REQUIRED WORK:
Exactly as given, output all the records that follow.

RAW DATA:
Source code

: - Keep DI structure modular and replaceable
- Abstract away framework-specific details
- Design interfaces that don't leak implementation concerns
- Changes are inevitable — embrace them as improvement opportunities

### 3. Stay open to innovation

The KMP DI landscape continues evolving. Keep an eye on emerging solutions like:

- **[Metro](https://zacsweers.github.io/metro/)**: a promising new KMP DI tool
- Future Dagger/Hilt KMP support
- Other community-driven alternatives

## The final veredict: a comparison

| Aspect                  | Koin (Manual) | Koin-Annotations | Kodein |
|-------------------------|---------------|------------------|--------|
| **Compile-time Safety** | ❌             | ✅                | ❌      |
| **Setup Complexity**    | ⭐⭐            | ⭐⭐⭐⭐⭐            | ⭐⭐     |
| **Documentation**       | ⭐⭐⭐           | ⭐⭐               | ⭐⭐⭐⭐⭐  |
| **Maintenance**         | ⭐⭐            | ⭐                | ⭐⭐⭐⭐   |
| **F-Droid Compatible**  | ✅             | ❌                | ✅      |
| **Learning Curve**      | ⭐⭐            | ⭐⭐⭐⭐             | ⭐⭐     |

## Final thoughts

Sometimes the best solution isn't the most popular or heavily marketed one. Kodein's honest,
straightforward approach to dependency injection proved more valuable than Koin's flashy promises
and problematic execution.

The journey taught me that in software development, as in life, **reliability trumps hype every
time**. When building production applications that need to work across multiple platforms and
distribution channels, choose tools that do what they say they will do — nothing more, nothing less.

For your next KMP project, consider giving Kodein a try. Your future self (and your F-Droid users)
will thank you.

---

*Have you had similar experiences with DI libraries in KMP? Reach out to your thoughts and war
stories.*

ANSWER AREA:
Source code

: - Keep DI structure modular and replaceable
- Abstract away framework-specific details
- Design interfaces that don't leak implementation concerns
- Changes are inevitable — embrace them as improvement opportunities

### 3. Stay open to innovation

The KMP DI landscape continues evolving. Keep an eye on emerging solutions like:

- **[Metro](https://zacsweers.github.io/metro/)**: a promising new KMP DI tool
- Future Dagger/Hilt KMP support
- Other community-driven alternatives

## The final veredict: a comparison

| Aspect                  | Koin (Manual) | Koin-Annotations | Kodein |
|-------------------------|---------------|------------------|--------|
| **Compile-time Safety** | ❌             | ✅                | ❌      |
| **Setup Complexity**    | ⭐⭐            | ⭐⭐⭐⭐⭐            | ⭐⭐     |
| **Documentation**       | ⭐⭐⭐           | ⭐⭐               | ⭐⭐⭐⭐⭐  |
| **Maintenance**         | ⭐⭐            | ⭐                | ⭐⭐⭐⭐   |
| **F-Droid Compatible**  | ✅             | ❌                | ✅      |
| **Learning Curve**      | ⭐⭐            | ⭐⭐⭐⭐             | ⭐⭐     |

## Final thoughts

Sometimes the best solution isn't the most popular or heavily marketed one. Kodein's honest,
straightforward approach to dependency injection proved more valuable than Koin's flashy promises
and problematic execution.

The journey taught me that in software development, as in life, **reliability trumps hype every
time**. When building production applications that need to work across multiple platforms and
distribution channels, choose tools that do what they say they will do — nothing more, nothing less.

For your next KMP project, consider giving Kodein a try. Your future self (and your F-Droid users)
will thank you.

---

*Have you had similar experiences with DI libraries in KMP? Reach out to your thoughts and war
stories.*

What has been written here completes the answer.